Мусаси, поостыв, позволил Око обращаться с собой как с гостем. Она подмела пол, поправила огонь в очаге, подложила дров и подогрела сакэ. Подавая чарку Мусаси, она вежливо проговорила:
— Я поел в харчевне, — ответил Мусаси. — Пожалуйста, не беспокойся.
— Нет уж, тебе придется отведать моей еды.

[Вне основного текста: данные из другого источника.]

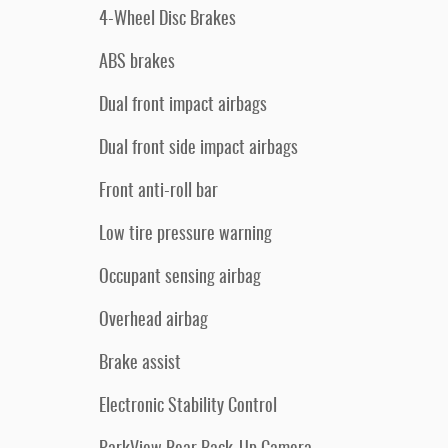
4-Wheel Disc Brakes
ABS brakes
Dual front impact airbags
Dual front side impact airbags
Front anti-roll bar
Low tire pressure warning
Occupant sensing airbag
Overhead airbag
Brake assist
Electronic Stability Control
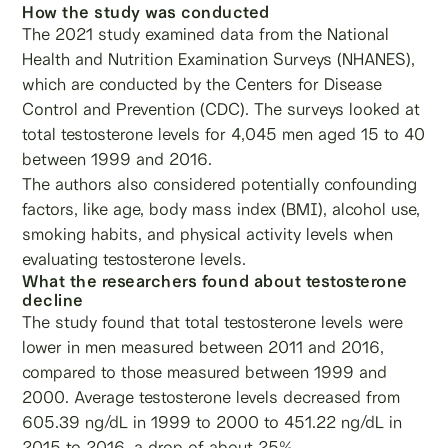
How the study was conducted
The 2021 study examined data from the National
Health and Nutrition Examination Surveys (NHANES),
which are conducted by the Centers for Disease
Control and Prevention (CDC). The surveys looked at
total testosterone levels for 4,045 men aged 15 to 40
between 1999 and 2016.
The authors also considered potentially confounding
factors, like age, body mass index (BMI), alcohol use,
smoking habits, and physical activity levels when
evaluating testosterone levels.
What the researchers found about testosterone
decline
The study found that total testosterone levels were
lower in men measured between 2011 and 2016,
compared to those measured between 1999 and
2000. Average testosterone levels decreased from
605.39 ng/dL in 1999 to 2000 to 451.22 ng/dL in
2015 to 2016, a drop of about 25%.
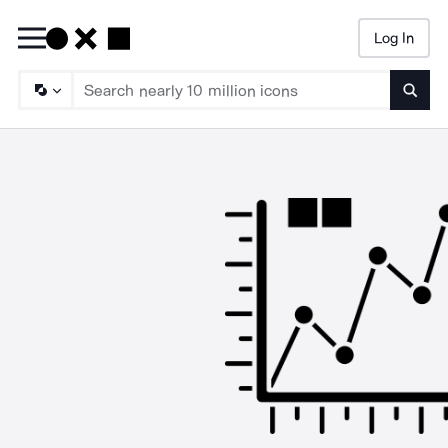
Log In
Searc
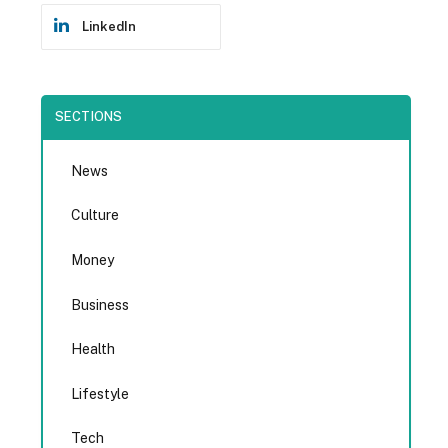
LinkedIn
SECTIONS
News
Culture
Money
Business
Health
Lifestyle
Tech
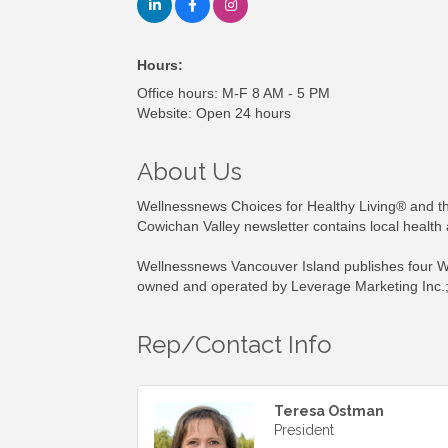
Hours:
Office hours: M-F 8 AM - 5 PM
Website: Open 24 hours
About Us
Wellnessnews Choices for Healthy Living® and th
Cowichan Valley newsletter contains local health
Wellnessnews Vancouver Island publishes four We
owned and operated by Leverage Marketing Inc.;
Rep/Contact Info
Teresa Ostman
President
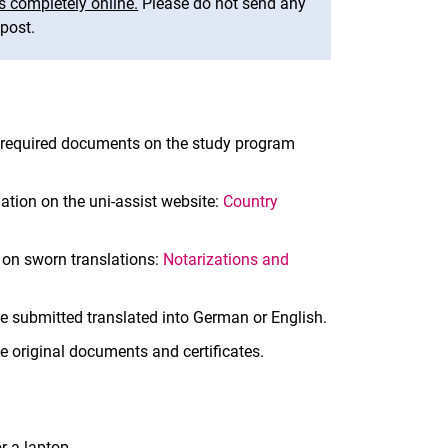
s completely online.
Please do not send any
post.
e required documents on the study program
ation on the uni-assist website:
Country
s on sworn translations:
Notarizations and
e submitted translated into German or English.
he original documents and certificates.
r a laptop.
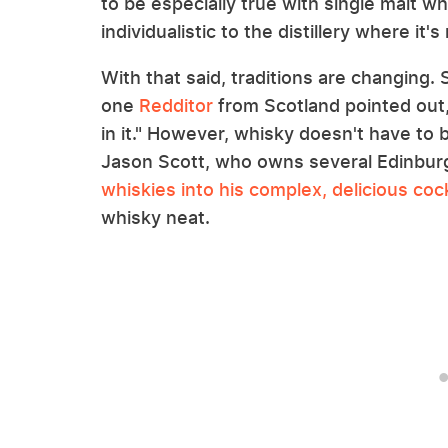
to be especially true with single malt wh
individualistic to the distillery where it'
With that said, traditions are changing.
one
Redditor
from Scotland pointed out, 
in it." However, whisky doesn't have to 
Jason Scott, who owns several Edinbur
whiskies into his complex, delicious cock
whisky neat.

Подумать только, сколько лет прошло!
Око повесила над очагом котелок с тушеными овощами и мясом и стала ухаживать за гостем, подливая ему сакэ.
— Мы словно в доме на горе Ибуки! — сердечно проговорил Мусаси.

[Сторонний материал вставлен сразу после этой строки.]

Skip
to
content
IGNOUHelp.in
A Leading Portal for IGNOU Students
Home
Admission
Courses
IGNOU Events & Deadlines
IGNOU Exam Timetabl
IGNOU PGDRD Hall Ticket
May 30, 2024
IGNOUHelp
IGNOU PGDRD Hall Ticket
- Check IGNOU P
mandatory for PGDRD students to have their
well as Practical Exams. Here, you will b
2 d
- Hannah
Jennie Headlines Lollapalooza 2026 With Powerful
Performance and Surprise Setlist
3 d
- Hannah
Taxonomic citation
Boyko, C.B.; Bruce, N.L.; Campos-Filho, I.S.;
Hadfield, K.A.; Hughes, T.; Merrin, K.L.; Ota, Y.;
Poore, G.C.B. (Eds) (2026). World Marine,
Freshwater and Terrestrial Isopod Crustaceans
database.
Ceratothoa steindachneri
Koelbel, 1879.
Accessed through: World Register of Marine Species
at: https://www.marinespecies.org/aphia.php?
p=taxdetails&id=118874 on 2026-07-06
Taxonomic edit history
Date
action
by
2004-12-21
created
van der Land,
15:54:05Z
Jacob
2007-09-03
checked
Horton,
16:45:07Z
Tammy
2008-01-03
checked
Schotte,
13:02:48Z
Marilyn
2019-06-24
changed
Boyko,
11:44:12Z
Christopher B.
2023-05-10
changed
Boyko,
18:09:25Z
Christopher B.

Налетел порыв ветра, и над очагом взвилось облако пепла и дыма, хотя ставни были поставлены на место и плотно закрыты.
— Прошу, не напоминай мне об Ибуки, — вымолвила Око. — Лучше скажи, не слышал ли ты об Акэми. Где она?
— Знаю, что она несколько дней прожила в гостинице на горе Хиэй. Собиралась в Эдо вместе с Матахати, однако сбежала, прихватив все его деньги.
— Она пошла по кривой тропке, — неодобрительно покачала головой Око.
Опустив глаза, Око задумалась над судьбой дочери, повторяющей ее собственную.
Тодзи окончательно пришел в себя и, попросив у Мусаси прощения, присоединился к беседе. Он клялся, что действовал под влиянием минуты, что он глубоко сожалеет о случившемся. Придет день, говорил Тодзи, и он вернется в Киото самураем, каким его знали в былые времена.
Мусаси молча слушал. Большой разницы между Тодзи-самураем и Тодзи-разбойником он не видел, однако считал, что дороги в стране станут безопаснее, если Тодзи вернется к военному делу.
— Несомненно, лучше бы оставить вашу опасную жизнь, — обратился Мусаси к Око. Он уже немного захмелел.
— Ты прав, но не я выбрала ее. Покинув Киото, мы хотели попытать счастья в Эдо, но по дороге туда, в Суве, Тодзи проиграл все деньги. Я вспомнила свое старое ремесло — приготовление снадобий из трав. Мы собирали их и продавали в городе. Я была по горло сыта его фантазиями о мгновенном обогащении. Сегодняшняя ночь явилась последней каплей, переполнившей чашу моего терпения.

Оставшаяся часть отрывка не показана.